■ **TEXT FOR ANALYSIS**:
You know what, Instagram? I’m sorry.
I cursed you and your buddy Hipstamatic for the last couple years. You were destroying our industry, flooding our market with imagery, and making the construction and process of image-making too easy and less intellectual. I was one of, if not the guy who wrote the blog post that started the whole Damon Winter/POYi mess. I cursed iPhoneography, Holgaroids, and Urban Outphittography™. Oooooh, I like that – Urban Outphittography. Note the ™.
I’m big enough to admit that I was wrong. Well, sort of. Wrong is such a subjective term.
Here’s where you are right. I caved one day when walking along a storefront and finding a little window with a mannequin head in it I wanted to shoot. I didn’t have my 5d Mark II, nor was it a scene I really needed to break out a big DSLR and really work. It was the morning after landing a great gig and I was happy. I was excited about life, excited about being my own boss, and excited about being so freaking lucky to be able to be able to make pictures still after leaving my staff job a year-and-a-half ago. Something about that window, that little patch of light, that reflection that made me want to just snap and capture it. I whipped out my iPhone and made a frame and randomly used the Instagram app, which I had on my phone and never used – know thy enemy. Then I posted it and was suckered into a medium I had previously put on blast.
Now, I can sit here and try to wrap the reason for you as to why I am on Instagram and why I am not a hypocrite, but I can’t. I am a hypocrite. I’m using and enjoying my latest foray into Instagram. It has been six weeks and 36 frames (ironically, a whole roll of film), and I think I know why I’ve changed my mind about it.

■ **DATASET CONTENT**:
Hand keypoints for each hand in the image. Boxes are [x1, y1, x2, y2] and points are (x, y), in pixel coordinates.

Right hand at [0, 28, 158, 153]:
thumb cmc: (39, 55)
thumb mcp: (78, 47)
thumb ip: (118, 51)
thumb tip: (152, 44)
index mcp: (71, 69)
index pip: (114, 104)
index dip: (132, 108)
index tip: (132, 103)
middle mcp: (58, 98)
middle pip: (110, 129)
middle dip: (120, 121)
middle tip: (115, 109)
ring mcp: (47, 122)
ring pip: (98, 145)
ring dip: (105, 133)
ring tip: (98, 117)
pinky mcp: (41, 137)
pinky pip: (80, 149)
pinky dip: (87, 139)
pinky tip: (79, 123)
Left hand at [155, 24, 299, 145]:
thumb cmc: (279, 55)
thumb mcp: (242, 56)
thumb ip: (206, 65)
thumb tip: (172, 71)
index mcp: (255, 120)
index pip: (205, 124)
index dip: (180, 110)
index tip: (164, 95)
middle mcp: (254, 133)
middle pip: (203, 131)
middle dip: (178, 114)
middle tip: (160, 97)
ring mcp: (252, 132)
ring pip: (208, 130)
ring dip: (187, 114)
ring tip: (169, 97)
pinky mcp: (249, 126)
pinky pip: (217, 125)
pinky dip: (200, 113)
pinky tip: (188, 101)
---
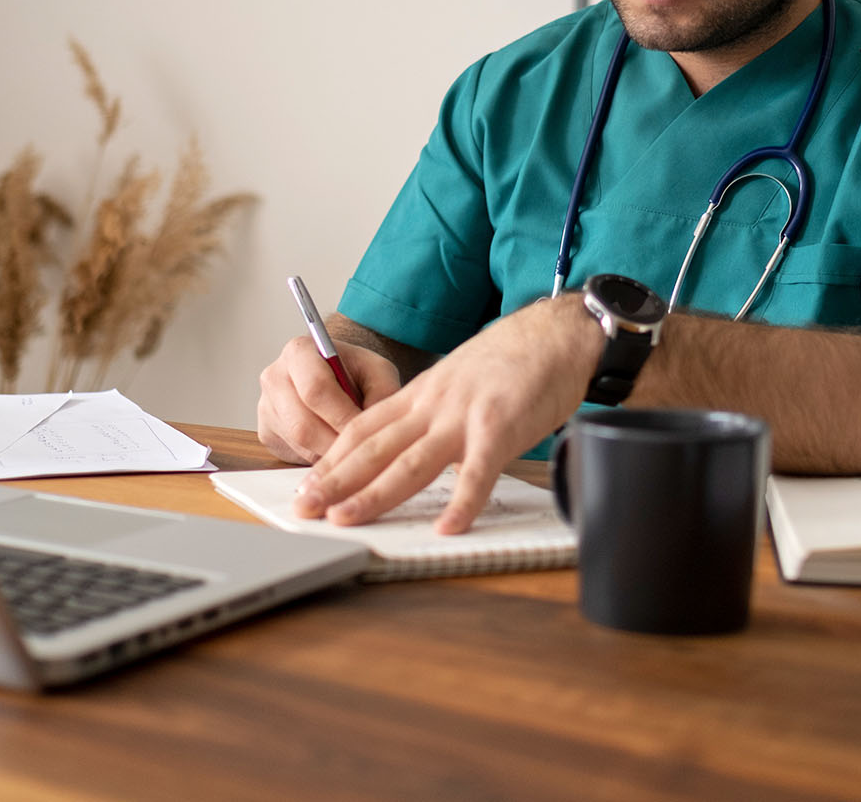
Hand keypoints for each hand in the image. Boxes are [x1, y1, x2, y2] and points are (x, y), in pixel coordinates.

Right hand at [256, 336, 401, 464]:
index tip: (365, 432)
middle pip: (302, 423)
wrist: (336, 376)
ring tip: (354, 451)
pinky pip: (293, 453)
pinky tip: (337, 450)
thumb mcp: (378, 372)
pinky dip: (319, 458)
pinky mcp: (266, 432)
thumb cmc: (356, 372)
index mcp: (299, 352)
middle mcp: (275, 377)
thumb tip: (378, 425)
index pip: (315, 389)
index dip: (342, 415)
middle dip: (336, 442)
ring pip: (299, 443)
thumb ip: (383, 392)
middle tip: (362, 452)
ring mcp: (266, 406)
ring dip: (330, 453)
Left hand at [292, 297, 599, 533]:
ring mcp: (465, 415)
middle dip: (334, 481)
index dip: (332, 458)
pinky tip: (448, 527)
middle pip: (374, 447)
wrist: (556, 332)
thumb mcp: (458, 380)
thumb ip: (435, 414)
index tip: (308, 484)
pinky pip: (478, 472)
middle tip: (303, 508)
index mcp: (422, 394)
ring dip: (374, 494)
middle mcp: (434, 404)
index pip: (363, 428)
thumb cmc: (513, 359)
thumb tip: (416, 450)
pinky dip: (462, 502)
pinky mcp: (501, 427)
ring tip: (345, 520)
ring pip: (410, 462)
---
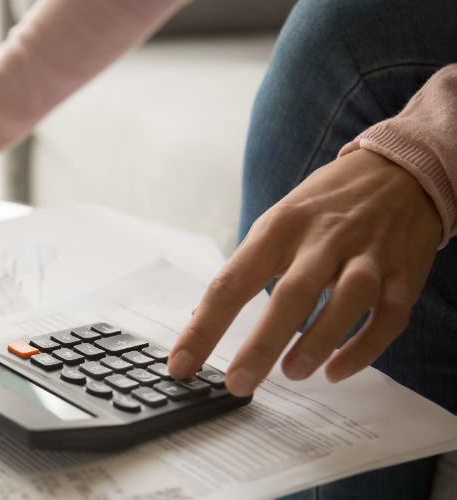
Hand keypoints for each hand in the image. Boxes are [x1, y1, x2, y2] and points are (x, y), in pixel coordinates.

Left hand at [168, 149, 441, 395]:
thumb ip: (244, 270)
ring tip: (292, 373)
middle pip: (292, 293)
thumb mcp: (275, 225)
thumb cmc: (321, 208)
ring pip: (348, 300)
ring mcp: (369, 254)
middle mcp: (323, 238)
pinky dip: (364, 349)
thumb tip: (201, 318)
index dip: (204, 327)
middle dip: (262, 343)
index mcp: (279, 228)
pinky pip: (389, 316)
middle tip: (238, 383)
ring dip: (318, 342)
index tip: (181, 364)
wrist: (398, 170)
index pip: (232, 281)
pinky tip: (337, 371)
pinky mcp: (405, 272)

■ **PARTS OF THE EXERCISE**:
1. State whether each statement agrees with the Instagram post, answering yes or no and quoting the deciding words of the post. (a) The writer photographed the mannequin head with a 5d Mark II. (b) The writer had left a staff job a year-and-a-half earlier. (c) The writer has posted 36 frames on Instagram over six weeks.
2. Give again the part of the Instagram post that begins at the words "You know what, Instagram?" and stops after "a subjective term.", renaming "Hipstamatic" to "Snapseed".

■ **RESPONSES TO THE EXERCISE**:
1.
(a) No: "I didn’t have my 5d Mark II"
(b) Yes: "after leaving my staff job a year-and-a-half ago"
(c) Yes: "It has been six weeks and 36 frames"

2.
You know what, Instagram? I’m sorry.
I cursed you and your buddy Snapseed for the last couple years. You were destroying our industry, flooding our market with imagery, and making the construction and process of image-making too easy and less intellectual. I was one of, if not the guy who wrote the blog post that started the whole Damon Winter/POYi mess. I cursed iPhoneography, Holgaroids, and Urban Outphittography™. Oooooh, I like that – Urban Outphittography. Note the ™.
I’m big enough to admit that I was wrong. Well, sort of. Wrong is such a subjective term.